David Ruzumna wants to be the next “mensch on the bench.”
“There isn’t an area of law that doesn’t genuinely interest me,” he says. Somewhat sheepishly, he confesses that even in his spare time he enjoys listening to oral arguments and reading slip opinions.
Ruzumna is running for King County superior court judge, position 42, currently held by Judge Christopher Washington. He is running against Washington, and candidates Sue Parisien and Marianne Jones.
Ruzumna says he’s handled virtually every type of case, which sets him apart from his colleagues.
“Most colleagues that I have practice in one area,” he says. “There’s something to be said about people who have developed specific niches in the law,” but he believes his experience trying cases across the board gives him a leg up.
Furthermore, he says, “I pride myself on a particular type of professionalism.”
He believes he has the temperament and demeanor for the job, and that he’ll be able to fully understand the cases put before him. “If the judge isn’t prepared or doesn’t fully understand what’s been put before him or her, [that] can be deflating,” he says. “I know in my heart there would be no litigant who would walk out of court” wondering if he understood the case accurately.
Ruzumna’s experience includes pro bono and low-fee counsel and legal help to artists, animal rescue organizations, and people living with HIV/AIDS.
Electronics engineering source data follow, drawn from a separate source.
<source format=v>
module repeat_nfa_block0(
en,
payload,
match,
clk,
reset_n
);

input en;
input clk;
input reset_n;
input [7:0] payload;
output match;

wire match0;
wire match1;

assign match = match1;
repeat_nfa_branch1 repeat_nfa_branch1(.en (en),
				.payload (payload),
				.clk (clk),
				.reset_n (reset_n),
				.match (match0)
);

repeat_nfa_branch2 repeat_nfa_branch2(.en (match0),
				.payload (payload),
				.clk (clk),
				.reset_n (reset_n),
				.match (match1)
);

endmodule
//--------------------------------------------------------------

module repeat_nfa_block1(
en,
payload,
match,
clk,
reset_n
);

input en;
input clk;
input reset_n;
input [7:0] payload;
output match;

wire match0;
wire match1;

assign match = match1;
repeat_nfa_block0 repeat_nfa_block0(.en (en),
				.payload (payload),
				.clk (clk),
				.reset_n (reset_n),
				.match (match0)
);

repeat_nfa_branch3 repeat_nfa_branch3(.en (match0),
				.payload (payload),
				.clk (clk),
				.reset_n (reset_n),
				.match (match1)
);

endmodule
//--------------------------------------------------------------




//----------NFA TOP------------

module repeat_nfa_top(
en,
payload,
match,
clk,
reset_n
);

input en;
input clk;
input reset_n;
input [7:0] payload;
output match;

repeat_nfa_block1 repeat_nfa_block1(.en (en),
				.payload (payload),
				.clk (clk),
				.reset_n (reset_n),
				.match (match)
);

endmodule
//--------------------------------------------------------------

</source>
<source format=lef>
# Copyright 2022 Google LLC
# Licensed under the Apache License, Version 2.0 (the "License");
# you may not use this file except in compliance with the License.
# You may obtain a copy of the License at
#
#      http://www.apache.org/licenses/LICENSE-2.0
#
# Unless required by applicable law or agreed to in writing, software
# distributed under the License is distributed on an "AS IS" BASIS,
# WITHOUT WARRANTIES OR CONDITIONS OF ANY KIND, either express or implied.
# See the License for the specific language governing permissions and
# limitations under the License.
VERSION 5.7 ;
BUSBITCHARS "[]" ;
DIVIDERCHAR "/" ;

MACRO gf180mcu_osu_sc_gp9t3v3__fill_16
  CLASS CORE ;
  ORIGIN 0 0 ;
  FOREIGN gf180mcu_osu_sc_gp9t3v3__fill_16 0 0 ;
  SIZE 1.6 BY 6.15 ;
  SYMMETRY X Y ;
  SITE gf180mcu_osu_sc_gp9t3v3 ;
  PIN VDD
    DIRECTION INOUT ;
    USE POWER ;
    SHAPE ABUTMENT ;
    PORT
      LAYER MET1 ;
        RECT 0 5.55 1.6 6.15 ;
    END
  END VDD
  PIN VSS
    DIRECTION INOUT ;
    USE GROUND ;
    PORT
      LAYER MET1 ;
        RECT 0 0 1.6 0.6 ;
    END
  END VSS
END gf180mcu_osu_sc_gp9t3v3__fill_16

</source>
The thing about artists, he says, is “they’re completely broke.” Ruzumna steps in to provide legal services, like divorce proceedings, and helps them work through the red tape around setting up non-profit entities. The same goes for animal rescue groups, which are typically run by people motivated by passion, and less legal sense.
“Getting 501(c)3 status through the IRS can be extensive,” says Ruzumna. It requires a linear thinking process, which is where he comes in.
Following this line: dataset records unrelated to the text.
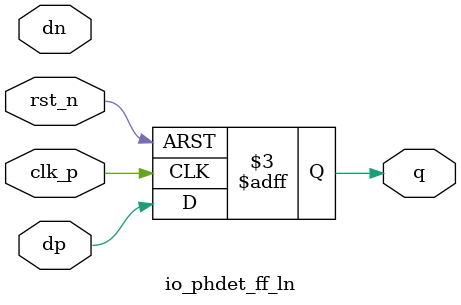
<source format=v>

module io_phdet_ff_ln (dp, dn, clk_p, rst_n, q);
input  dp, dn, clk_p, rst_n;
output q;
reg    q;

always @(posedge clk_p or negedge rst_n)
  if (~rst_n)           q <= 1'b0;
  else                  q <= dp;

endmodule // io_phdet_ff_ln


</source>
Ruzumna is also a panel member of the King County Bar Association Volunteer Assistance for Persons with AIDS/HIV, through which he would help gay and lesbian couples work out such issues as wills and health-care directives created before the changes introduced by domestic partnerships. He’s also an advocate for foster children, and kids coming out of the foster care system who need to get on their feet.
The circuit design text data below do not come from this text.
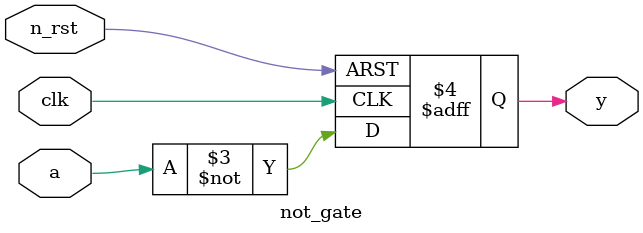
<source format=v>
module not_gate(
    input a,
	input clk,
	input n_rst,
	output reg  y
);

always@(posedge clk or negedge n_rst)
begin
	if(!n_rst)
		y = 1'b0;
	else
		y= ~a;
end


endmodule

</source>
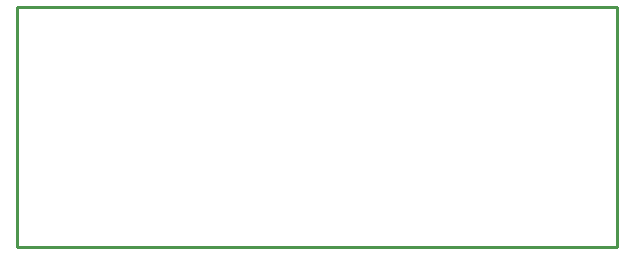
<source format=gko>
G04 Layer_Color=16777215*
%FSAX24Y24*%
%MOIN*%
G70*
G01*
G75*
%ADD29C,0.0100*%
D29*
X039500Y039500D02*
X059500D01*
X039500Y047500D02*
X059500D01*
Y039500D02*
Y047500D01*
X039500Y039500D02*
Y047500D01*
M02*

</source>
Despite his extensive pro bono and civil work, “I am a trial attorney,” Ruzumna says. “That is what I do.”
The Los Angeles native has lived in Seattle since 1993, and resides in Ballard with his wife and two kids. They are members of Temple Beth Am, where his daughter is preparing to become a Bat Mitzvah.
Ruzumna marvels at the number of Jews he encounters in the legal world.
“I think one of the reasons there is such a large representation of Jews in the legal community is because of the Jewish tradition of embracing the learned profession,” he says. Jews “always have a quest for knowledge.”